Huff used the idea which he called “parquet deformation” as an exercise to develop visual thinking in his students. He was inspired by Escher’s woodcut Night and Day. In July 1983 Douglas Hofstadter, writing about these ideas in his Scientific American column [3], explained the basics of one-dimensional parquet deformation. He subsequently published his column articles in book form [4] and they form chapter 10 there. John Sharp produced many designs at this time as he describes below. The Hofstadter article also inspired Craig S. Kaplan who included it in his paper titled Metamorphosis in Escher’s Art at the 2008 Bridges Conference in Leeuwarden, Netherlands. Robert Bosch and Andrew Pike also presented a paper Map-Coloured Mosaics at the 2009 Bridges Conference in Banff, Canada which refers to Huff’s work through Hofstadter’s book.

Huff begins with a single tile which then forms an underlying framework grid. (We will do this with the quilt design using a square as the basis of our starting grid.) He says that the lines and vertices of the design are manipulated relative to their positions within the cells of the grid. The typical ways they are changed, to quote from Douglas Hofstadter’s article/book [3,4], are:

• lengthening or shortening a line;
• rotating a line;
• introducing a “hinge” somewhere inside a line segment so that it can “flex”;
• introducing a “bump” or “pimple” or “tooth” (a small protrusion or extrusion having a simple shape) in the middle of a line or at a vertex;
• shifting, rotating, expanding, or contracting a group of lines that form a natural subunit; or variations on any of these.

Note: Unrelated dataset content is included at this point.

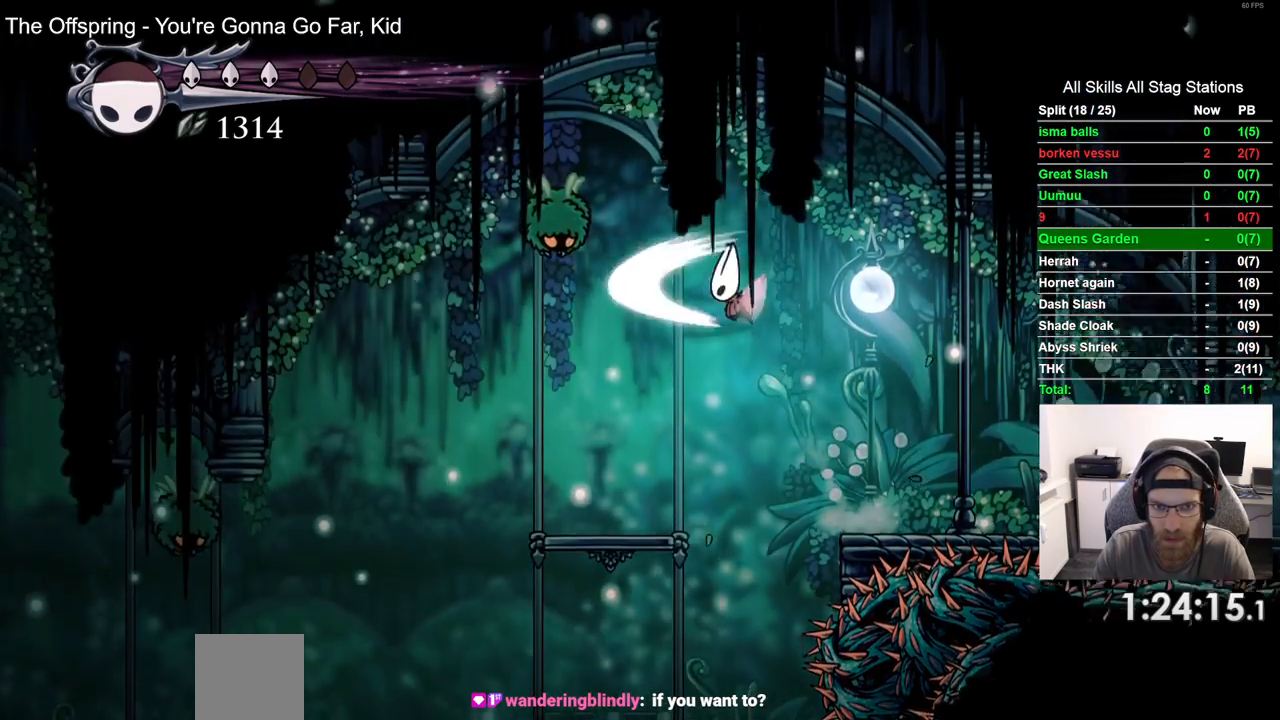
{"buttons": [], "left_stick": "center", "right_stick": "center", "events": [[33, "DPAD_RIGHT", "down"], [50, "CROSS", "up"], [83, "SQUARE", "up"], [483, "DPAD_RIGHT", "up"]]}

Since some of the square copies may be at 90 degrees (or some other angle) with respect to the master cell, one locally innocent-looking change may induce changes at corresponding spots resulting in unexpected interactions whose visual consequences can be quite exciting. After a line is deformed and all the other lines so respond, the tiles in the new zone of figures remain congruent with one another. Huff feels that it is this congruence of tiles that makes them appealing both from the standpoint of design and mathematics.

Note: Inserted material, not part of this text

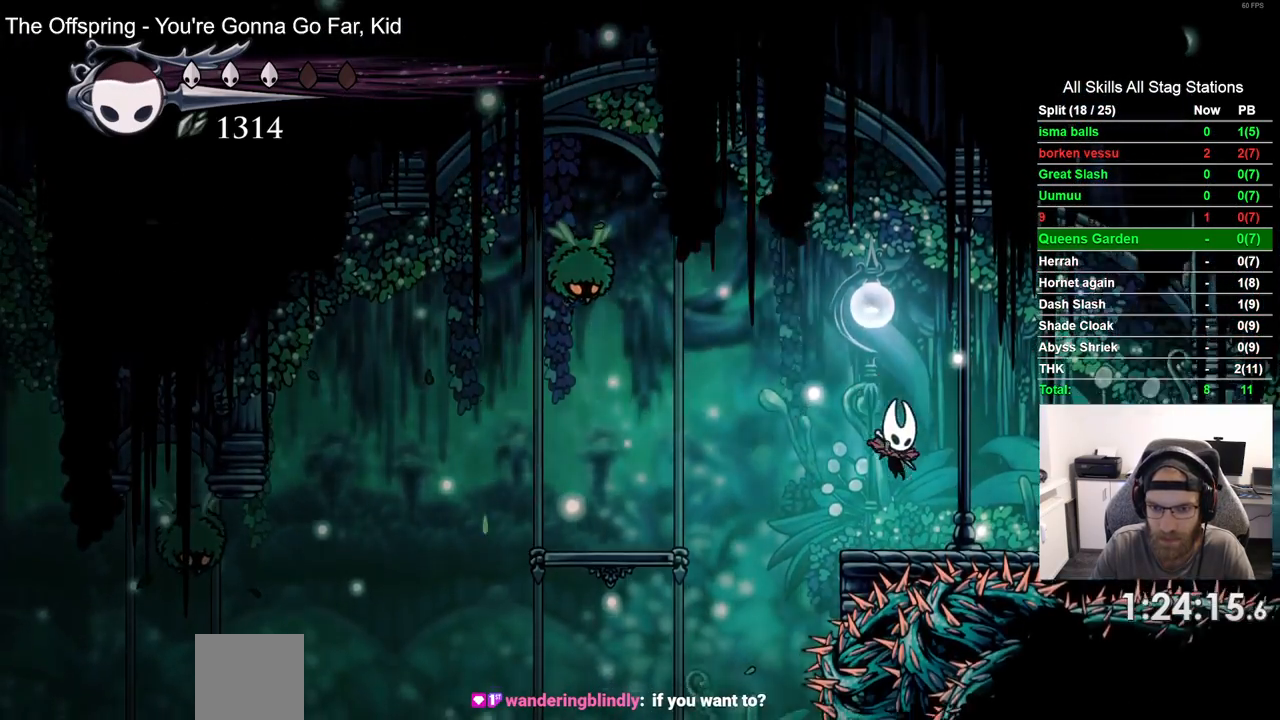
{"buttons": ["CROSS", "SQUARE", "DPAD_RIGHT"], "left_stick": "center", "right_stick": "center", "events": [[83, "DPAD_LEFT", "down"], [150, "CROSS", "down"], [350, "SQUARE", "down"], [400, "DPAD_LEFT", "up"], [400, "DPAD_UP", "down"], [450, "DPAD_UP", "up"], [500, "DPAD_RIGHT", "down"]]}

John Sharp’s webpage, as he describes below, simplified these ideas with many examples. Elaine Ellison used these to design tiles that would change gradually enough so the image was pleasant and interesting to the eye, rather than being chaotic and unrelated.

Escher’s Transitions

Kaplan in his Bridges presentation [2], Metamorphosis in Escher’s Art, addresses the six categories of transition in the work of M. C. Escher. The following are Kaplan’s categories for classifying the changes in Escher’s work:

1. Realization: A geometric pattern is elaborated into a landscape or other concrete scene.
2. Crossfade: Two designs with compatible symmetries are overlaid, with one fading into the other.
3. Abutment: Two distinct tilings are abruptly spliced together along a shared curve.
4. Growth: Motifs gradually grow to fill the negative space in a field of pre-existing motifs, resulting in a multihedral tiling.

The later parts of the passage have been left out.